The Desire of Objects: Slavery and the Sex-Life of Machines

Abstract

Louis Chude-Sokei is a writer and scholar researching the relationship between technology and race. While Western modernity is built on a binary distinction between these two concepts—rational, inorganic, industrial technology on the one hand, and the primitive, hyper-organic and sexually charged Black body on the other—Chude-Sokei’s texts develop a precise analysis of their parallel histories and cultural references. Discussing examples from popular culture and literature, but also the latest technological developments, he makes their shared history of thingification visible. For it is only the definition of slaves, automatons, and robots as inhuman or not-quite human that makes the white understanding of human possible.
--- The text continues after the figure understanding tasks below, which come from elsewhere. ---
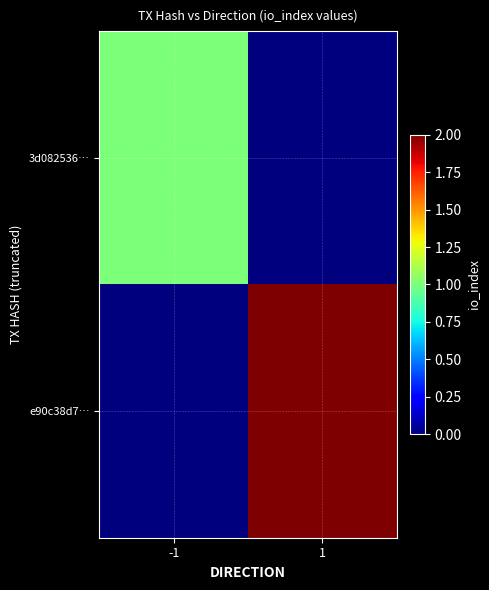

How many categories are shown in the chart?

2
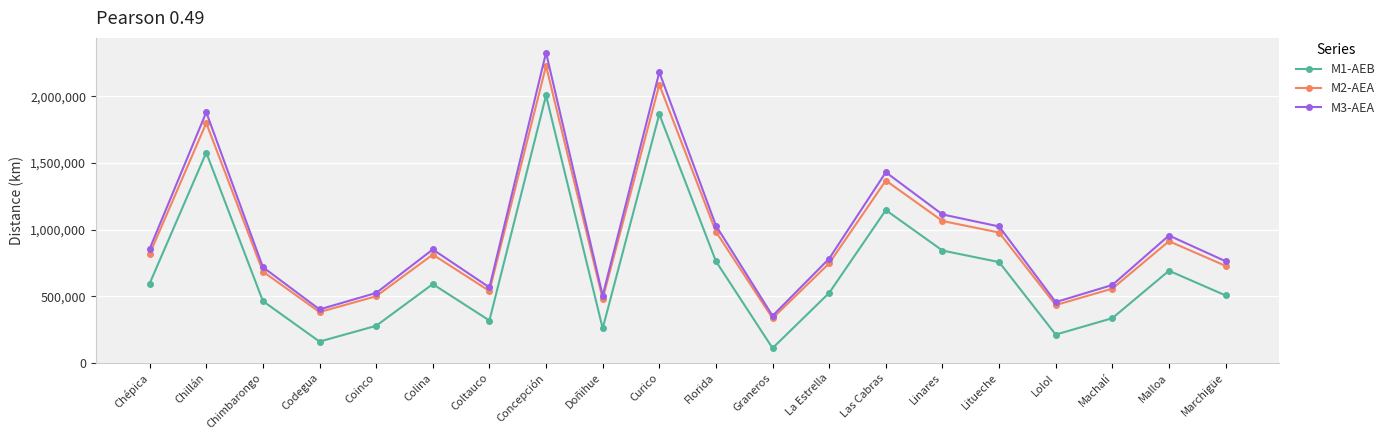

List the series in order of their peak value, highest first.

M3-AEA, M2-AEA, M1-AEB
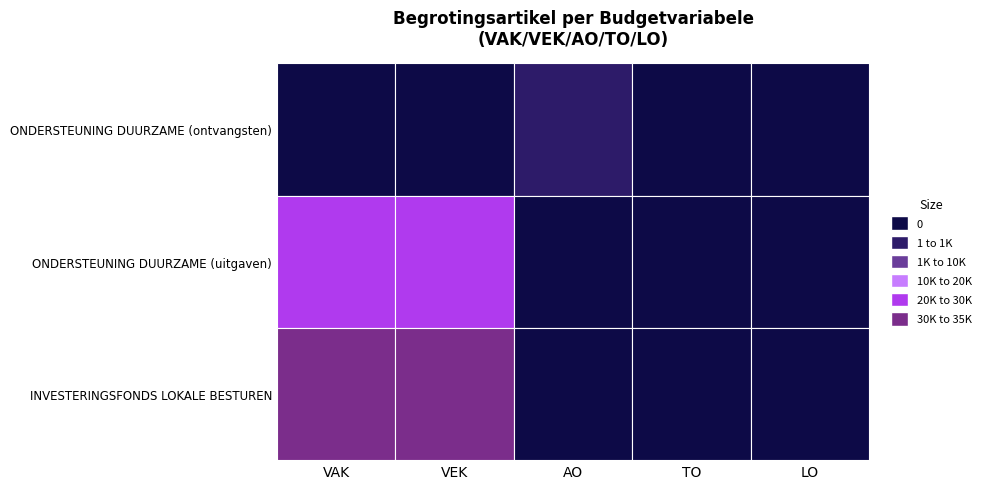

How many data points does each series have?

5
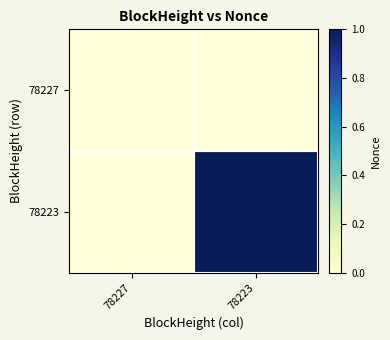

Reading left to right, list all the values displayed in this chart.

78227: 78227=0	78223=0
78223: 78227=0	78223=1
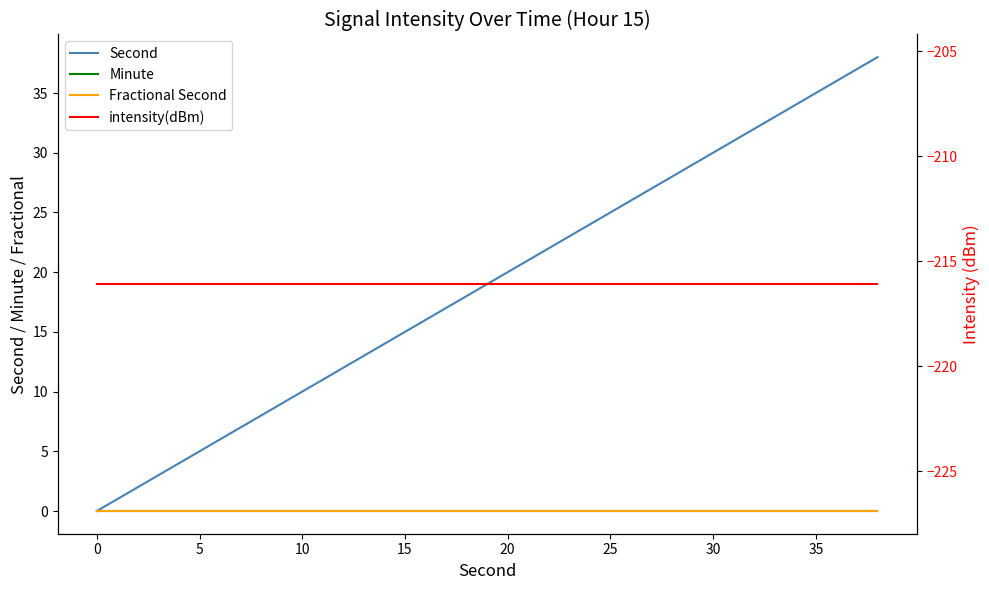

How many series are shown in this chart?

4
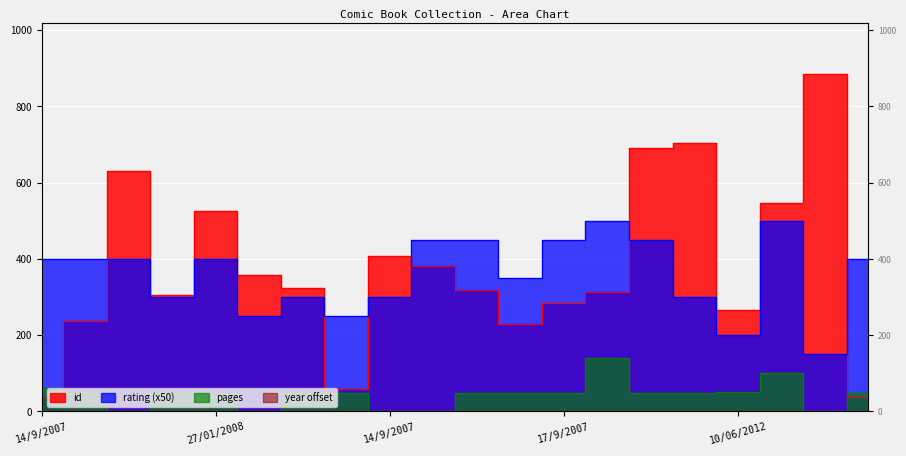

Which category has the highest value in the pages series?

4/11/2007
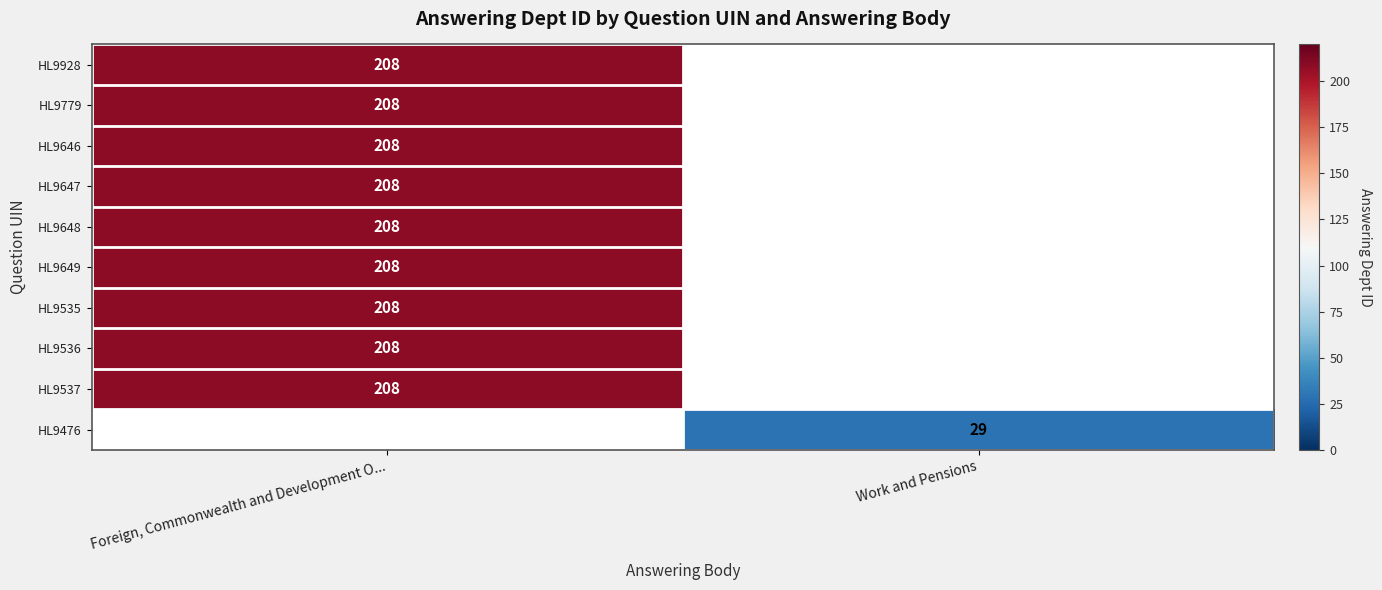

The HL9646 series shows 208 at Foreign, Commonwealth and Development O.... True or false?

True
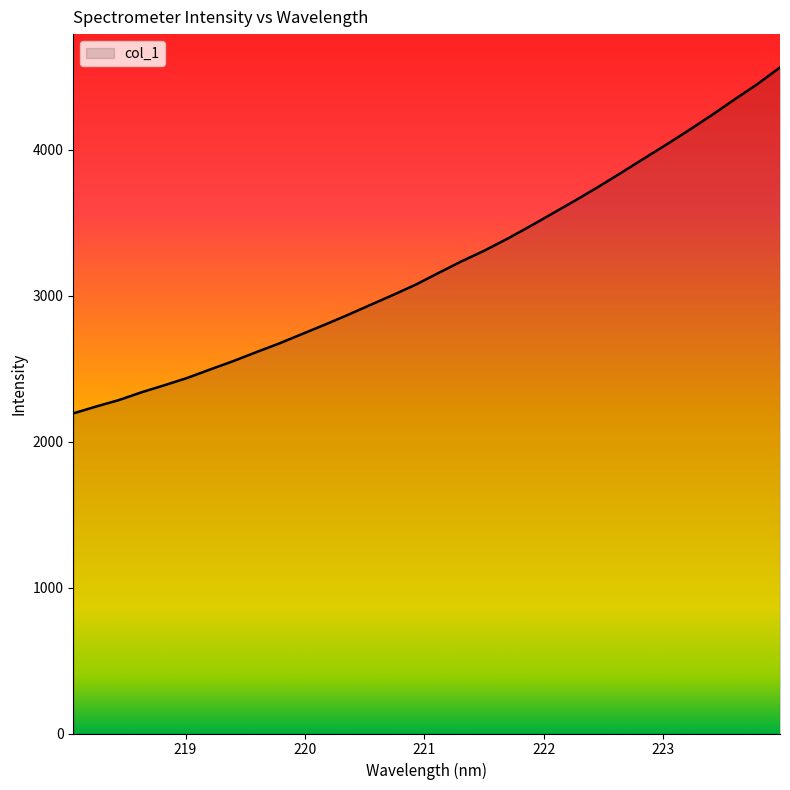

True or false: the data has more than 2 interior local peaks.

False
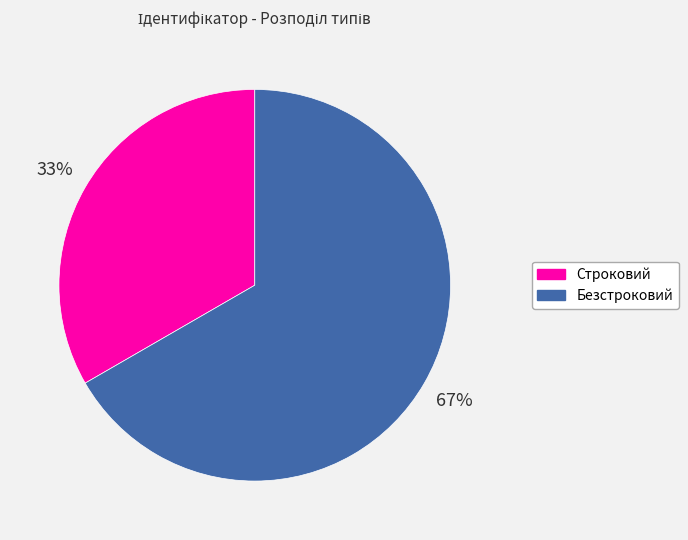

To the nearest percent, what is the average slice percentage?

50%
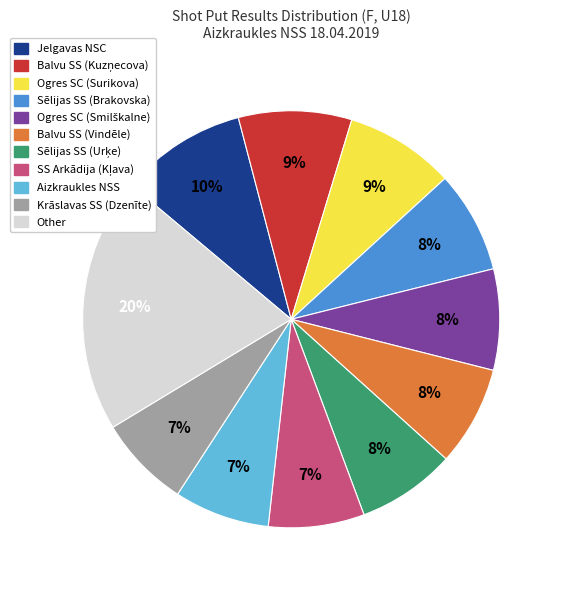

What is the ratio of the value at Krāslavas SS (Dzenīte) to the value at Balvu SS (Vindēle)?

0.9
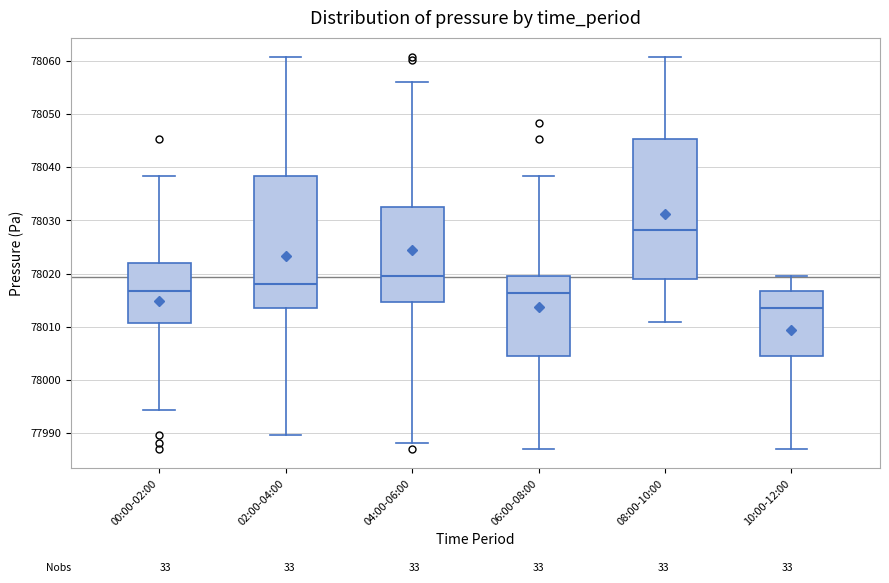

Comparing the boxes themselves (not the whiskers), which one is the tallest?

08:00-10:00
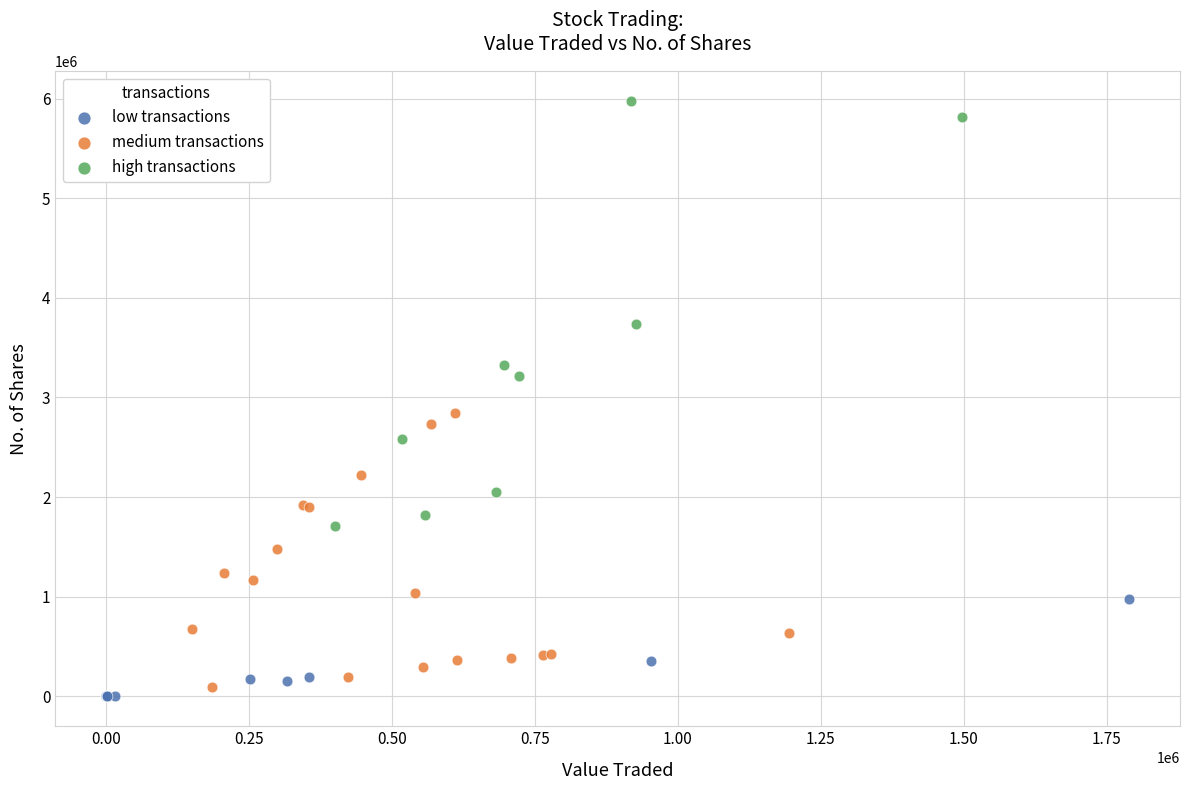

Which series has the largest Y range (max minus min)?

high transactions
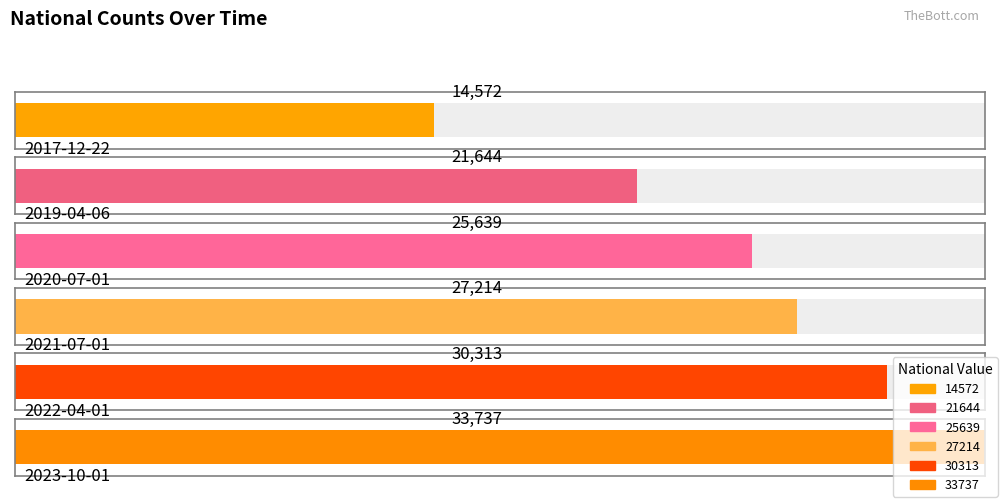

Are the bars horizontal?

Yes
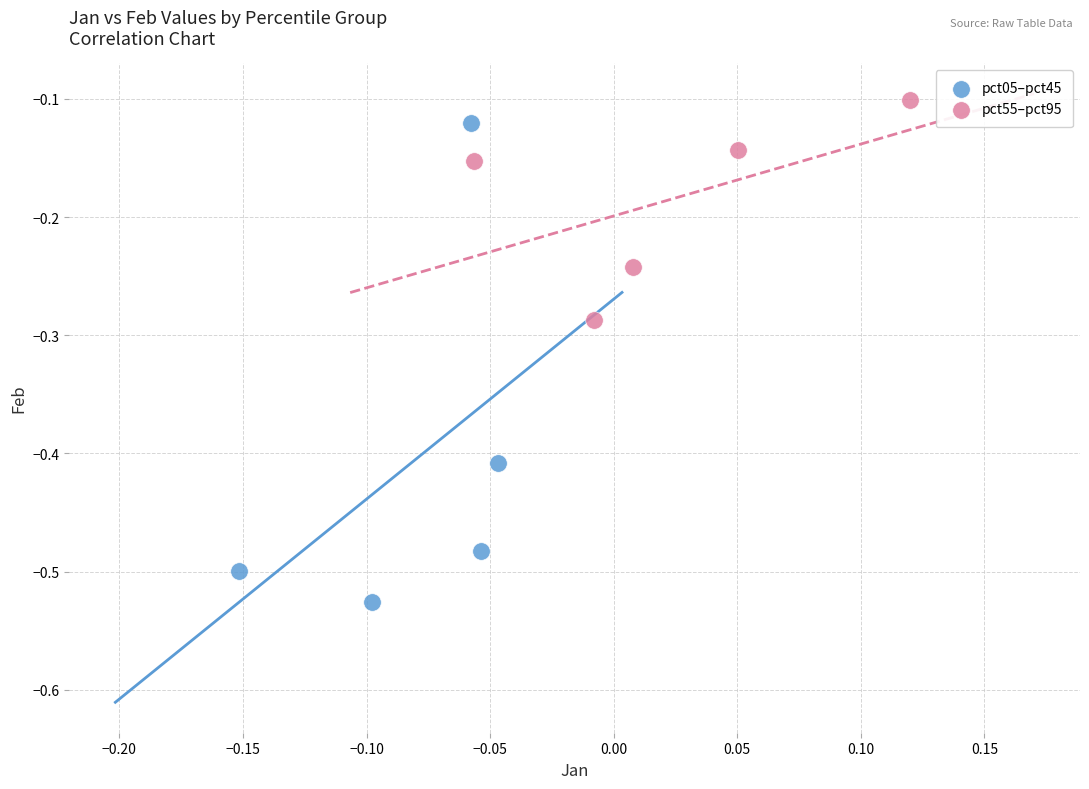

Which series contains the lowest Y value?

pct05–pct45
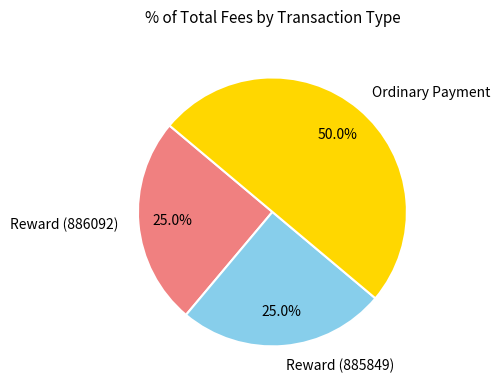

Count the number of slices in the pie.

3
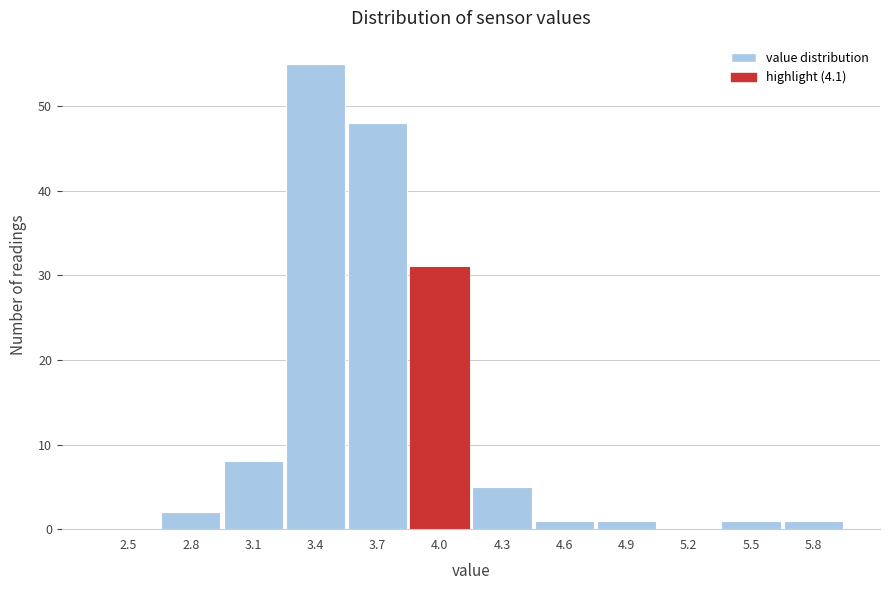

Reading right to left, extract all data points from this chart.

5.8=1	5.5=1	5.2=0	4.9=1	4.6=1	4.3=5	4.0=31	3.7=48	3.4=55	3.1=8	2.8=2	2.5=0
He contrasts this with a perspective of creolization.

About Louis Chude-Sokei

Louis Chude-Sokei’s work includes the award-winning “The Last ‘Darky’: Bert Williams, Black on Black Minstrelsy, and the African Diaspora” (2005), “The Sound of Culture: Diaspora and Black Technopoetics” (2015) and the forthcoming memoir, “Floating in a Most Peculiar Way” (Houghton Mifflin Harcourt, 2021). He teaches at Boston University where he directs the African American Studies Program. He is the Editor-in-Chief of the journal, “The Black Scholar,” and founder of the sonic art and archival project, “Echolocution.” He is currently curating a state sponsored, year-long sound art project at the Nazi Party Rally Grounds in Nuremberg.